A Mathematical Model to Consider the Pulse-Like Earthquake Effects in Seismic Design Spectrums Based on Strong Motions of Iran

The purpose of this research is to generate a pulse-like acceleration spectrum from the horizontal component of a non-pulse-like acceleration spectrum. Three different methods have been used for this purpose. Therefore, 63 accelerograms were selected from 450 recorded accelerograms in the near-field and according to the pulse-like and near-
fault acceleroram criteria. The geological location of the stations is based on the data published by BHRC (Building and Housing Research Center). Required corrections have been applied in the frequency and time range of the used accelerograms, their values have been scaled to 1 g, and the spectrum of each of the accelerograms is calculated. Computing and modeling of pulse-like coefficients of the accelerograms have been done using three statistical methods as follows:1) Representing the average for ratios of acceleration spectrum of horizontal components, which are perpendicular along the fault, to the non-pulse-like acceleration spectrum of horizontal components for the same accelerogram, for all of the rock and soil type data, individually. 2) Representing the average for the ratios of acceleration spectrum for horizontal components of non-pulse-like accelerograms, which are perpendicular along the fault, to the acceleration spectrum horizontal components of non-pulse-like accelerogram that is recorded in another station. 3) The average for the ratio of acceleration spectrum for vertical component, to the acceleration spectrum of the horizontal component perpendicular along the fault, for the same pulse-like accelerogram.
Due to the scattering of data and their shortage, especially in sites of groups 3 and 4, the outputs of these two groups are combined and represented as the group of soil, and the outputs recorded in the sites of groups 1 and 2 are also combined and represented as a rock group representative. Then, a comparison was made between the correction coefficients of the obtained spectra and the coefficient N introduced in the 2800 buildings standard in Iran. Errors in each method have been determined and appropriate mathematical models are presented for the 50% balance in each of the three methods. Then, the coefficients obtained from the methods are applied to the non-pulse-like spectrums and are compared with the recorded pulse-like spectrums. The following results have been obtained from these studies:- The proposed mathematical models for modification of the design spectrum in each of the methods have a fairly high accuracy and reliability; however, these methods have considerable differences compared to the Iran's 2800 standard of buildings.
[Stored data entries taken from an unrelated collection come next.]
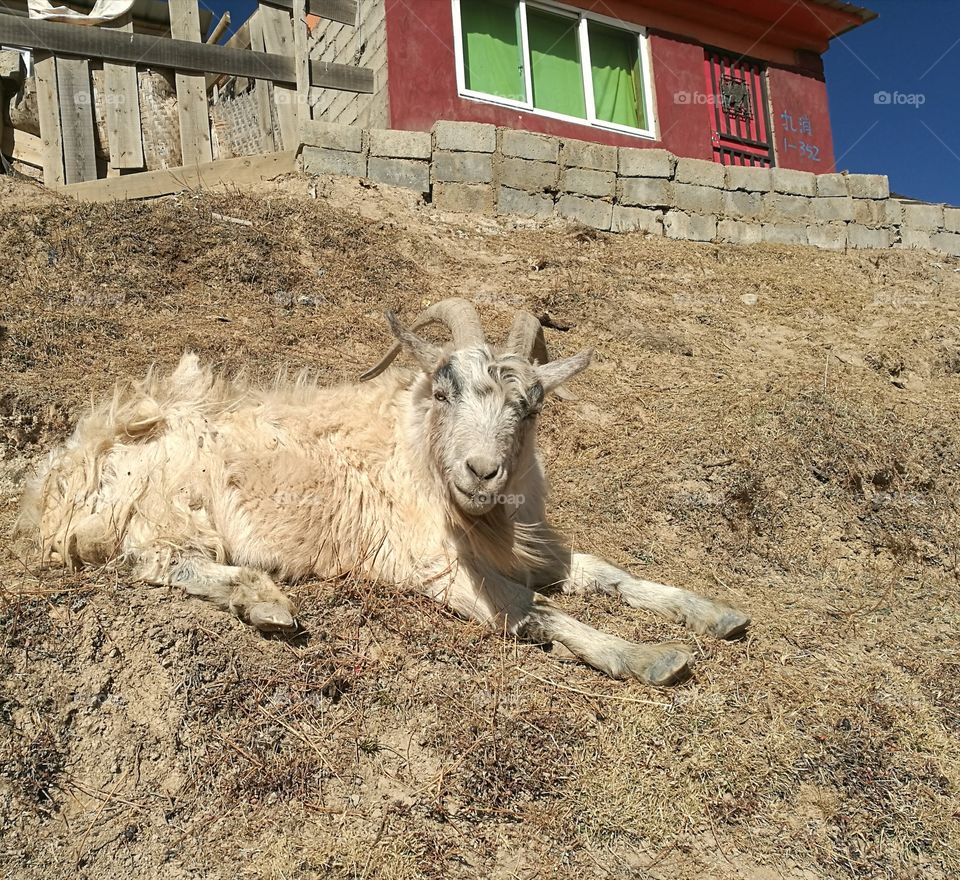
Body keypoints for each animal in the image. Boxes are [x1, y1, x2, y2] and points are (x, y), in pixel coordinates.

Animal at [16, 300, 752, 684]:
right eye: (446, 391)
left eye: (530, 406)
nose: (481, 472)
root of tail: (58, 476)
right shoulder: (430, 567)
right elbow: (532, 612)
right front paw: (648, 657)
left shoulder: (533, 546)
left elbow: (607, 572)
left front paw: (714, 613)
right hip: (169, 504)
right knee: (159, 560)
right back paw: (264, 599)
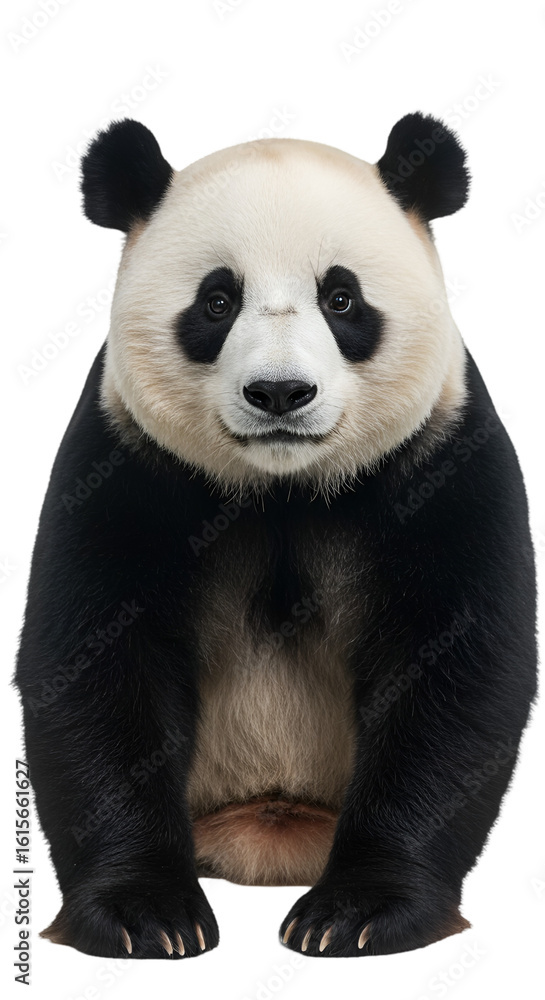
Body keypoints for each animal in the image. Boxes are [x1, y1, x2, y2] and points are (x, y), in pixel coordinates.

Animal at [15, 113, 537, 960]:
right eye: (217, 300)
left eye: (341, 298)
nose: (280, 393)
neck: (281, 488)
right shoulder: (125, 459)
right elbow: (97, 663)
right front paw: (144, 914)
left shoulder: (440, 456)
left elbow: (453, 670)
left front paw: (357, 913)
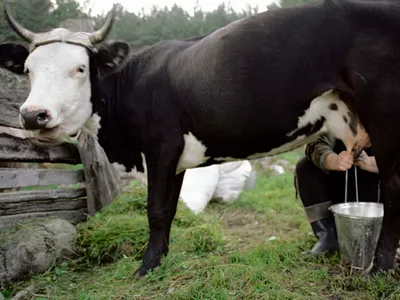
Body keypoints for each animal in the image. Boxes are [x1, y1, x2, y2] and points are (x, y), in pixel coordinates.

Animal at [0, 0, 400, 278]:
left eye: (80, 68)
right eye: (28, 70)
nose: (33, 114)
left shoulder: (161, 146)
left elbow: (156, 210)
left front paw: (146, 267)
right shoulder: (175, 159)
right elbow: (170, 210)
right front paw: (160, 258)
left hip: (385, 113)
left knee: (394, 190)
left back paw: (379, 269)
- The basis and criterion for obtaining the N coefficient in Iran's 2800 standard is not known, whereas by applying this coefficient it can be said that the effects of the near-field have been applied. It is suggested that this issue is addressed in revision of Iran's 2800 standard.
- The natural period of the structures designed by the regulations (short and medium order construction structures) is usually less than 2 seconds. In this interval, the proposed coefficient of the regulations and the proposed coefficient models presented in this study have the largest differences in relation to each other.
- The N coefficient always increases after a period of 0.5 seconds for up to 4 seconds, after which it remains constant, which is very conservative and irrational. While in the first and second methods suggested in this study, the slope of the curve is descending from a certain periodic range. This part confirms the justification of the applied procedures too.
- Error values are presented separately for each method. In the model provided for the soil, the error value is slightly higher than the rock model.
- The magnitude of the error is mostly positive in many periods, which means that the domains of the proposed models of the N coefficient are less.
- The absolute and relative errors in the first method are about 0.33 and 5%, and for the second method, it is equal to 0.05% and 15% respectively.
- Among the results of the three methods carried out at 50% level, the first and second methods have a much better and more reliable consistency than the third method, and also compared to the 2800 standard.
- As one of the most important results of this research, it can be stated that the results of the third method presented in these studies has no logical connection with the pulse-like accelerograms to be used to understand the N coefficient.
- According to the comparisons, from the first and second methods, the results of the first method are found more countable. The reason for this is the insignificant difference between the pulse-like modeled spectrum by the application of this coefficient (N) in the proposed model and the pulse-like spectrum of the real records obtained from the earthquakes.